> WHAT YOU WILL DO
Find the lines in the records that carry the word "round". Copy each one.

> TASK INPUTS
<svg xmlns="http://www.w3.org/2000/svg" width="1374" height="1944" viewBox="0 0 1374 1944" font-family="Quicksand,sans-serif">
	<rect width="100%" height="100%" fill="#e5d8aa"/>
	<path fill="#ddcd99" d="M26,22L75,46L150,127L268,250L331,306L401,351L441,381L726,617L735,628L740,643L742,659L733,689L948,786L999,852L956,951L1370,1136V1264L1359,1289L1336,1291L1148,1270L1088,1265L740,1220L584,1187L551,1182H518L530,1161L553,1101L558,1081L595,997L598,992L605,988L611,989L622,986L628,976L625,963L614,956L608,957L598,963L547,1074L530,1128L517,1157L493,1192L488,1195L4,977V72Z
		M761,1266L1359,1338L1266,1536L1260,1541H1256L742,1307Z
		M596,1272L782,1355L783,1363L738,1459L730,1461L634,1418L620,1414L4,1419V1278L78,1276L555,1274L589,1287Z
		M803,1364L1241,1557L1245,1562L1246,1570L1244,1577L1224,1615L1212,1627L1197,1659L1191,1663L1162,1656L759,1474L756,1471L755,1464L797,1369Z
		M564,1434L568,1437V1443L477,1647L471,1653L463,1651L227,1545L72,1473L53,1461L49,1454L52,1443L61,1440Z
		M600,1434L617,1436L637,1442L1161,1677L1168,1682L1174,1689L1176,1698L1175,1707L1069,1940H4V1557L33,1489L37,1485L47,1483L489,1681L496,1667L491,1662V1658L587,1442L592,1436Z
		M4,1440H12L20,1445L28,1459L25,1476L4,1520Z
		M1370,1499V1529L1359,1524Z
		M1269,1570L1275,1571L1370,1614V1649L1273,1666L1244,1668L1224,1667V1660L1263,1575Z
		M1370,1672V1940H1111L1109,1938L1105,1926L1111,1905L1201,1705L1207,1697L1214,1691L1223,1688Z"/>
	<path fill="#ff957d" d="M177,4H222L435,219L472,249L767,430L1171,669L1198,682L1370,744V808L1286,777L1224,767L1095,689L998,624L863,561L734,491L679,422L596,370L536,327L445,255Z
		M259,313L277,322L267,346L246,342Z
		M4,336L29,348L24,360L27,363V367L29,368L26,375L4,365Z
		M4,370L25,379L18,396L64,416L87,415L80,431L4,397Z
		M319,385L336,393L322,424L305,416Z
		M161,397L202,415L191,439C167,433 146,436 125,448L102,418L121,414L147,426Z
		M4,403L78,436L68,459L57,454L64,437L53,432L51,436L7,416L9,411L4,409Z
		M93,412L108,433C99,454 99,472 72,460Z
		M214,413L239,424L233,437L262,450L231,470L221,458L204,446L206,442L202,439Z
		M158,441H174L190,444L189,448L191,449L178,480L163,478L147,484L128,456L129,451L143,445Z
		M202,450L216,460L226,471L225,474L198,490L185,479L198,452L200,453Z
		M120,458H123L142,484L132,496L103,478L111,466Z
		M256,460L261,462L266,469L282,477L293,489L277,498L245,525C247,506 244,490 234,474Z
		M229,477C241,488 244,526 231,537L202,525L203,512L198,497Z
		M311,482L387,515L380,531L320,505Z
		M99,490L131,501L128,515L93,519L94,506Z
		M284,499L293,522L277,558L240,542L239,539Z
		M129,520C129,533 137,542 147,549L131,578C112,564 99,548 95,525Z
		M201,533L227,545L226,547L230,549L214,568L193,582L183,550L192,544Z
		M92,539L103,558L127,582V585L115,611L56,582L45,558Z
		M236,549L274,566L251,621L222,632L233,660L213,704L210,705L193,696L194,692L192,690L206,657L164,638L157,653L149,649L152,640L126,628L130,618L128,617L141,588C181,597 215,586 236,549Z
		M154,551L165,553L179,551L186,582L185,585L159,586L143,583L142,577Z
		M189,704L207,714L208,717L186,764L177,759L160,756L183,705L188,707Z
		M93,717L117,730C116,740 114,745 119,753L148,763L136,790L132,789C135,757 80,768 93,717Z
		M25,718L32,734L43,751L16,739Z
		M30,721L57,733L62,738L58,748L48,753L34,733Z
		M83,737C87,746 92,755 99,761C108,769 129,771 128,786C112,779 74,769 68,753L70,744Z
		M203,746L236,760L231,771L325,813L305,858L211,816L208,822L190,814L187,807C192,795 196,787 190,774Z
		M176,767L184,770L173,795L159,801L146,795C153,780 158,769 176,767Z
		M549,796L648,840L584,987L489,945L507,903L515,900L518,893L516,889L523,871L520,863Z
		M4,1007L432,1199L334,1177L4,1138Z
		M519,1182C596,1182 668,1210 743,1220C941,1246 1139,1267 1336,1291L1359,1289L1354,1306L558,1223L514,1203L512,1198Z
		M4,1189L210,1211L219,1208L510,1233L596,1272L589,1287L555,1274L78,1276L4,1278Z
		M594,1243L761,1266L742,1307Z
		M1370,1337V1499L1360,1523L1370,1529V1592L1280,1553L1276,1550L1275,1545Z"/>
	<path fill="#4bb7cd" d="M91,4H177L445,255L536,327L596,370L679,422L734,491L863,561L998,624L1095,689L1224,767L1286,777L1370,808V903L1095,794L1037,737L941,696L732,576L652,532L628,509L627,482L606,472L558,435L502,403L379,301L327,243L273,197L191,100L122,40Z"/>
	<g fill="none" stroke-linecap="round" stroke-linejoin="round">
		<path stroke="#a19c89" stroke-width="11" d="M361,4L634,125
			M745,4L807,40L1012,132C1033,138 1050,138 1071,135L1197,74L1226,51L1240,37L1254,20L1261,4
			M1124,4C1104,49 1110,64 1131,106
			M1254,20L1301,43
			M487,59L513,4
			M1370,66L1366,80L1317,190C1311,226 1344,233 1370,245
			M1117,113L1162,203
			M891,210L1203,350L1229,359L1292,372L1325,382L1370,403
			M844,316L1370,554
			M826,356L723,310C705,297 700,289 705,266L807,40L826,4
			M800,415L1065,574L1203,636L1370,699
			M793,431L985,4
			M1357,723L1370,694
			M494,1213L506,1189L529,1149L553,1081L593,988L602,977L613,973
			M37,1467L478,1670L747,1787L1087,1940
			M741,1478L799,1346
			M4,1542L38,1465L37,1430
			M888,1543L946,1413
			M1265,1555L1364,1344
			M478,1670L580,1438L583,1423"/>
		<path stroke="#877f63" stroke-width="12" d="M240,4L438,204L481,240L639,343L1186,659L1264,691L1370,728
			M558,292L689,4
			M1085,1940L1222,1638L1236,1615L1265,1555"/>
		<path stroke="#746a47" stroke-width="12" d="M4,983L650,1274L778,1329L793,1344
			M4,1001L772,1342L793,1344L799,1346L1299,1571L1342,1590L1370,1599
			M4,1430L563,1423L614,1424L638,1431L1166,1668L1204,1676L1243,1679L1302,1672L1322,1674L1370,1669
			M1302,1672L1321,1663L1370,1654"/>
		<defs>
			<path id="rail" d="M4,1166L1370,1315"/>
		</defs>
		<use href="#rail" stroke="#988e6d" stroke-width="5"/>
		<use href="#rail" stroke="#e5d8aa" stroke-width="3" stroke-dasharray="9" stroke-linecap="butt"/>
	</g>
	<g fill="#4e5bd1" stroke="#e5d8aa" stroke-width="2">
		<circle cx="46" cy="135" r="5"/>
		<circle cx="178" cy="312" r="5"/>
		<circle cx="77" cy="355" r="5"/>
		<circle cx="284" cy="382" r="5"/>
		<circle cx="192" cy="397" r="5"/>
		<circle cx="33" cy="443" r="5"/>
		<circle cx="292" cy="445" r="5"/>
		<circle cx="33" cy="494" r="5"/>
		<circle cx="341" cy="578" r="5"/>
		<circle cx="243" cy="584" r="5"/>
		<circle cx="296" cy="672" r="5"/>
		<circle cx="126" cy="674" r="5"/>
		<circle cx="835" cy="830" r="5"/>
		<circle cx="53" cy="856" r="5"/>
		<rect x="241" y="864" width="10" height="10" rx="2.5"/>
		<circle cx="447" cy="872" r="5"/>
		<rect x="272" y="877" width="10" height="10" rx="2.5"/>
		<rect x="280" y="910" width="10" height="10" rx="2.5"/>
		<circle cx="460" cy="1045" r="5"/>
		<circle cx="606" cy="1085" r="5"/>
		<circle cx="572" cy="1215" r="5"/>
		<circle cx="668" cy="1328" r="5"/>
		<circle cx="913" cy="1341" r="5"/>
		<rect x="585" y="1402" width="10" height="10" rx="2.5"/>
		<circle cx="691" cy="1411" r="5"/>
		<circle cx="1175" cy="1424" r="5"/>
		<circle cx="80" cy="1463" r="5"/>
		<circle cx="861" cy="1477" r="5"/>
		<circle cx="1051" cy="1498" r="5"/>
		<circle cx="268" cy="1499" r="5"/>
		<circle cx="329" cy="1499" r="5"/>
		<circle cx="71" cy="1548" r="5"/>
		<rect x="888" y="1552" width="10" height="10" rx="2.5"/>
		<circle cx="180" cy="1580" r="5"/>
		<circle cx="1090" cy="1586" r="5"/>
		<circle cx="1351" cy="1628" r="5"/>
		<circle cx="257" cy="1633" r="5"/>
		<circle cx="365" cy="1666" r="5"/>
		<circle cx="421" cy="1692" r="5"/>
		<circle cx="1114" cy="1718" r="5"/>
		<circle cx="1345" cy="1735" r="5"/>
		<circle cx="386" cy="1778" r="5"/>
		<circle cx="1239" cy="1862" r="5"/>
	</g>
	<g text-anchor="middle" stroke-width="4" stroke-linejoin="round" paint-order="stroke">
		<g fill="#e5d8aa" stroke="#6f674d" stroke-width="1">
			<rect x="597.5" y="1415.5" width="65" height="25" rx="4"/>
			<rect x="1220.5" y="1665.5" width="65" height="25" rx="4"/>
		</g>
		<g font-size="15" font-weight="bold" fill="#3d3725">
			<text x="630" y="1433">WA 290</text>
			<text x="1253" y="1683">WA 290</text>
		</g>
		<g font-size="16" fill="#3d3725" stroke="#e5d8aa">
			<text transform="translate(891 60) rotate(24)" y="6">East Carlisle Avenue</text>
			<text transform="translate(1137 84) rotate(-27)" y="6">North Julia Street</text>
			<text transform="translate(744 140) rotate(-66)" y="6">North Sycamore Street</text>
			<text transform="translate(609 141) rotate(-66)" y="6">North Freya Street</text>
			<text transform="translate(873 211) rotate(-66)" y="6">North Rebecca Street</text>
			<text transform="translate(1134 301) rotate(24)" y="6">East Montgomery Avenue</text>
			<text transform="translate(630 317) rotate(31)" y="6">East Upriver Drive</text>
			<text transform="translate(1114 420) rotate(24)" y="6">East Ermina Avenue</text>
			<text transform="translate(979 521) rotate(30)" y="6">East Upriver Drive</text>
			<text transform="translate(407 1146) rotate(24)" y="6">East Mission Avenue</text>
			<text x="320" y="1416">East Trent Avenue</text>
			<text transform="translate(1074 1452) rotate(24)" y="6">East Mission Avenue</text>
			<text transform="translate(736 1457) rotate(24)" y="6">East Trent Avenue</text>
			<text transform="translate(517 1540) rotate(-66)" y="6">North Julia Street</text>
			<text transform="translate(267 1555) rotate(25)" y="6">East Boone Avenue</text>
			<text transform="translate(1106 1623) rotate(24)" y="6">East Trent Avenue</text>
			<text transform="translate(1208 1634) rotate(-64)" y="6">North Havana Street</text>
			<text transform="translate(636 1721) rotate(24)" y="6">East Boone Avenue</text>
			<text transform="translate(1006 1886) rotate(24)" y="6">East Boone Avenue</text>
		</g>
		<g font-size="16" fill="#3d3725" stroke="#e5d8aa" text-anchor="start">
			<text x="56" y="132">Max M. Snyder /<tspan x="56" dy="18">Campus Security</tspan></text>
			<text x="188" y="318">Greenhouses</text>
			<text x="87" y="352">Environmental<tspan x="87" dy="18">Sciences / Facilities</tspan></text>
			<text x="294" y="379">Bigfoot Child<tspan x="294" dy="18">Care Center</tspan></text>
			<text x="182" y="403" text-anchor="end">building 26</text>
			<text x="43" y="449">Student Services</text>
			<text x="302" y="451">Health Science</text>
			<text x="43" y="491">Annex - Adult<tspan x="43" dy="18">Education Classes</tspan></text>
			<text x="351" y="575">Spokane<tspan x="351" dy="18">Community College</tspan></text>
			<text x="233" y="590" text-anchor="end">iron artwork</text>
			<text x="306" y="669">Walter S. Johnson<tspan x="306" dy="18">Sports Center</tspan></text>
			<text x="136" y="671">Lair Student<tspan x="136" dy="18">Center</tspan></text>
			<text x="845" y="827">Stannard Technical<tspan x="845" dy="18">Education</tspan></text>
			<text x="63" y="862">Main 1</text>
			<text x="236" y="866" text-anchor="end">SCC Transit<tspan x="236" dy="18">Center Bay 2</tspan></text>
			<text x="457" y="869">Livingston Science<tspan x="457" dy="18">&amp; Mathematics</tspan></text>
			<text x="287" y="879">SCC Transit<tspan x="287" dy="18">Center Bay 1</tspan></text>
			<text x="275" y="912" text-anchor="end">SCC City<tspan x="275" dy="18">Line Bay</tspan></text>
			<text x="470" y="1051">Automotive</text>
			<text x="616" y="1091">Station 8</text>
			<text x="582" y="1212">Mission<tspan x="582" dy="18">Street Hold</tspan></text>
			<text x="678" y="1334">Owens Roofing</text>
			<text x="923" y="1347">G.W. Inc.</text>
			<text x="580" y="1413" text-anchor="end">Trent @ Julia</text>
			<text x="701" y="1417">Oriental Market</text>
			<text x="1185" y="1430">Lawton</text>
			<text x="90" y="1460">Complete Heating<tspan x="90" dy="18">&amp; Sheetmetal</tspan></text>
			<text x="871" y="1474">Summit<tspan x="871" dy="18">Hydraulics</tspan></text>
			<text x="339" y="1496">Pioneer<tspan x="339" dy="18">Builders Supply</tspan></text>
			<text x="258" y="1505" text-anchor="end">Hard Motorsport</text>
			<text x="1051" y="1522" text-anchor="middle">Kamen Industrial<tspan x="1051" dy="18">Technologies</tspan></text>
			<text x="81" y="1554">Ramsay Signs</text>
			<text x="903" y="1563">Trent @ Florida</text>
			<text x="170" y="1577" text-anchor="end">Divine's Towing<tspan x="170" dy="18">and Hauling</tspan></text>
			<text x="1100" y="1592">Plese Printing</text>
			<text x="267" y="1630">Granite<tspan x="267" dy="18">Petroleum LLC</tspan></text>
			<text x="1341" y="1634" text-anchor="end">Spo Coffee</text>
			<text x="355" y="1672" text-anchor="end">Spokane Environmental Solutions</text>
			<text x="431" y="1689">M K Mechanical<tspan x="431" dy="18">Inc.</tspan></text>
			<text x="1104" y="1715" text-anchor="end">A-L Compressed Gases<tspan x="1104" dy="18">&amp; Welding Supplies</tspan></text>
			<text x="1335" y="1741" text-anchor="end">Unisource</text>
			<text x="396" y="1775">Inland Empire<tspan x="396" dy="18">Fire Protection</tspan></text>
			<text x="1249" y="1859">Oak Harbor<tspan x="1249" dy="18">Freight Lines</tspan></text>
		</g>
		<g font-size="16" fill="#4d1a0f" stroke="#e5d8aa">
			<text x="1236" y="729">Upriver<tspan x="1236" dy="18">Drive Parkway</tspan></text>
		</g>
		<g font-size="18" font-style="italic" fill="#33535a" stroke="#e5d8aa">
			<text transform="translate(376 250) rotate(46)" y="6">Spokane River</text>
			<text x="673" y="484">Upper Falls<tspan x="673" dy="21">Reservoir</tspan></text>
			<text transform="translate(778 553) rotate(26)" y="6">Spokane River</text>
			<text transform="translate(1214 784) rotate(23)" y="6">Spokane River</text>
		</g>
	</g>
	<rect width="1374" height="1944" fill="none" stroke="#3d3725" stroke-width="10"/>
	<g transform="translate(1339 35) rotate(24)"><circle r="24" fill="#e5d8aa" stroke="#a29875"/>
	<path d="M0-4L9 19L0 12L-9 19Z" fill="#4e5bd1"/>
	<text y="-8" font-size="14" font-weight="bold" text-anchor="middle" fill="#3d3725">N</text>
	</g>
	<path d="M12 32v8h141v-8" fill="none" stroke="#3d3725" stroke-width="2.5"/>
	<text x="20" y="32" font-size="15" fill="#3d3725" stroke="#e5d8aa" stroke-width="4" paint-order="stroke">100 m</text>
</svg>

> REPLY
	<g fill="none" stroke-linecap="round" stroke-linejoin="round">
	<g text-anchor="middle" stroke-width="4" stroke-linejoin="round" paint-order="stroke">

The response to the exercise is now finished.